Debugging Bacula FileSet exclusions -- an example

A user at $WORK was running a series of jobs on the cluster -- dozens at any moment. Other users have their quota set to 60 GB, but this user was not (long story). His home directory is at 400GB, but it was closer to a terabyte not so long ago....right when we had a hard drive and a tape drive fail at the same time on our backup server.

We do backups every night to tape using Bacula. Most backups are incremental (whatever changed since the last backup, usually the day before) and are small...maybe tens of GB per day. But backups for this user, because of the proliferation of logs from his jobs, were closer to the size of his home directory every day -- simply because all these log files were being updated as each job progressed.

Ordinarily this wouldn't be a problem, but the cluster of hardware failures have really fucked things up; they're better now, but I'm very slowly playing catchup backups. Eating a tape or more every day is not in my budget right this moment.

I asked him if any of the log files could be excluded from backups without any great loss. After talking it over with him, we came to this agreement:

This would exclude lots of other files like "1rep2.foo", "8rep9.log", etc, and would cut out about 200 GB of useless churn every day.

Bacula has the ability to do this sort of thing...but I found its methods somewhat counterintuitive, so I want to set down what I did and how I tested it.

First off, the original, let's-include-everything FileSet looked like this:

FileSet {
  Name = "example"
  Include {
    File = /home/example
    Options {
      signature = SHA1
    }
  }
  Exclude {
    File = /proc
    File = /tmp
    File = /.journal
    File = /.fsck
    File = /.zfs
  }
}

We back up everything under /home/example, we keep SHA1 signatures, and we exclude a handful of directories (most of which are boilerplate, applied to every FileSet by default).

In order to get Bacula to change the FileSet definition, you have to get the director to reload its configuration file. But some errors -- not all -- cause a running bacula-dir process to die. So before I started fiddling around, I added a Makefile to the /opt/bacula/etc directory that looked like this:

test:
        @/opt/bacula/sbin/bacula-dir -t && echo "bacula-dir.conf looks good" || echo "problem with bacula-dir.conf"

reload: test
        echo "reload" | /opt/bacula/sbin/bconsole

Whenever I made a change, I'd run "make reload", which would test the configuration first; if it failed, bacula would not be reloaded. (The "@" symbol, in a Makefile, discards standard output.)

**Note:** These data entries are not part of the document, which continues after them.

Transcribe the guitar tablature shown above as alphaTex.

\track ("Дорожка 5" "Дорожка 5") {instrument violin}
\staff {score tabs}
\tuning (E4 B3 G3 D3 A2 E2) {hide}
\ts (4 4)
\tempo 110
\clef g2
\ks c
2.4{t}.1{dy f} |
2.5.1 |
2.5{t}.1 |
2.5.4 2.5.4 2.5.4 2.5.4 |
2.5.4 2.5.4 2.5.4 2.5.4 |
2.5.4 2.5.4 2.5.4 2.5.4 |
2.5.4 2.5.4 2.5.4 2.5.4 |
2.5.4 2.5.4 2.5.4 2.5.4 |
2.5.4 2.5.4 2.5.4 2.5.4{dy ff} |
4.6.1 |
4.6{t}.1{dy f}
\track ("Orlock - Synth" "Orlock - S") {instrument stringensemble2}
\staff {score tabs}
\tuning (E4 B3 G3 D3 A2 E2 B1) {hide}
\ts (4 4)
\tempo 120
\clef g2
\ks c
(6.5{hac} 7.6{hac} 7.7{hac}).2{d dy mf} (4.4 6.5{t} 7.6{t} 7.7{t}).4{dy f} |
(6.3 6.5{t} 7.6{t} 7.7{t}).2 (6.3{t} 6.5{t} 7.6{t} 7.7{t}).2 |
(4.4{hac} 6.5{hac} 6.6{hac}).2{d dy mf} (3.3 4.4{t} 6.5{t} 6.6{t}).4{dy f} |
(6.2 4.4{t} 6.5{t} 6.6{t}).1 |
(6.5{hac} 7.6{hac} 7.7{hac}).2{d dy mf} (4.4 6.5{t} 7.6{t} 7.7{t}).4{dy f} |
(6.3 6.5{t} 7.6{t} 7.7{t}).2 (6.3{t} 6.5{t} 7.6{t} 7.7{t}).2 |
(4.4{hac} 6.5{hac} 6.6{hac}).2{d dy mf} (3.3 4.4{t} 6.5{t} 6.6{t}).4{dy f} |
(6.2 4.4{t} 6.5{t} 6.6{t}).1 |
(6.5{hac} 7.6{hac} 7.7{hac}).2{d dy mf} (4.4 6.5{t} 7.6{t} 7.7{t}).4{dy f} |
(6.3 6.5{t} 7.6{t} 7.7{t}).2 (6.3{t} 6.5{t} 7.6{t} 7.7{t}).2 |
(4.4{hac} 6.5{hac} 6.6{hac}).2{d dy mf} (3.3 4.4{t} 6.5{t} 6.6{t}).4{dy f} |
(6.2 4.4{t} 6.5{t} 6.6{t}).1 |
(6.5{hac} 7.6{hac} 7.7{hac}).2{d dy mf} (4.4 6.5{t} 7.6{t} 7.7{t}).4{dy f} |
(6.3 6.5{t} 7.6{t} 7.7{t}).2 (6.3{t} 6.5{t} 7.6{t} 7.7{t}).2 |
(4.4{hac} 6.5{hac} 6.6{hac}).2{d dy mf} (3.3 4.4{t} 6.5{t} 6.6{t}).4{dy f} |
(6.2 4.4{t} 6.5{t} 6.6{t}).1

Next, I needed a listing of what we were backing up now, before I started fiddling with things:

    echo "estimate job=fileserver-example listing" | bconsole > /tmp/listing-before

The "estimate" command gets Bacula to estimate how big the job is; the "listing" argument tells it to list the files it'd back up. By default it gives you the info for a full backup. (You can also append a joblevel, so you can see how big a Differential or Incremental; I didn't need that here, but it's worth remembering for next time.)

After that, I made another Makefile that looked like this:

test: estimate shouldwork shouldfail

estimate:
        @echo "estimate job=fileserver-example listing" | bconsole > /tmp/listing-after ; wc -l /tmp/listing*

shouldwork: estimate
        grep rep0 /tmp/listing-before | grep projects/output | while read i ; do grep -q $$i /tmp/listing-after || exit 1 ; done

shouldfail:
        grep rep2 /tmp/listing-before |grep projects/output | while read i ; do grep -q $$i /tmp/listing-after && exit 1 ; done ; true

This is a little hackish, so in detail:

Anyhow: after each change, I'd run "make reload" as root to make sure that the syntax worked. After that, I'd run "make test" as an ordinary user (no need for root privileges) to make sure that I was on the right track. After a while, I got this:

FileSet {
  Name = "example"
  Include {
      File = /home/example
      Include {
        Options {
          signature = SHA1
          Wilddir = /home/example/projects/output
          Exclude = yes
        }
      }
  }
  Include {
    File = /home/example/projects/output
    Options {
      WildFile = "*rep0*"
      Signature = SHA1
    }
    Options {
      Exclude = yes
      RegexFile = ".*"
    }
  }
  Exclude {
    File = /proc
    File = /tmp
    File = /.journal
    File = /.fsck
    File = /.zfs
  }
}

Again, this is a little counterintuitive to me, so here's how it works out.

After I was confident that I had the right set of files excluded, I sent the user a list of files to confirm that all was well:

cat /tmp/listing_before | while read i ; do grep -q $i /tmp/listing_after || echo $i ; done > /tmp/excluded

Now, I'm the first to admit that that is ugly. Diff, useless use of cat...lots of objections to raise. But it's been a long day and I got what I wanted. I pointed the user at it, made sure it was okay, and committed the changes.

All in all, this gave me a good loop for testing: it caught fatal errors before they happened, it let me be sure I was excluding the right things, and I was able to work in a stepwise fashion to get where I wanted.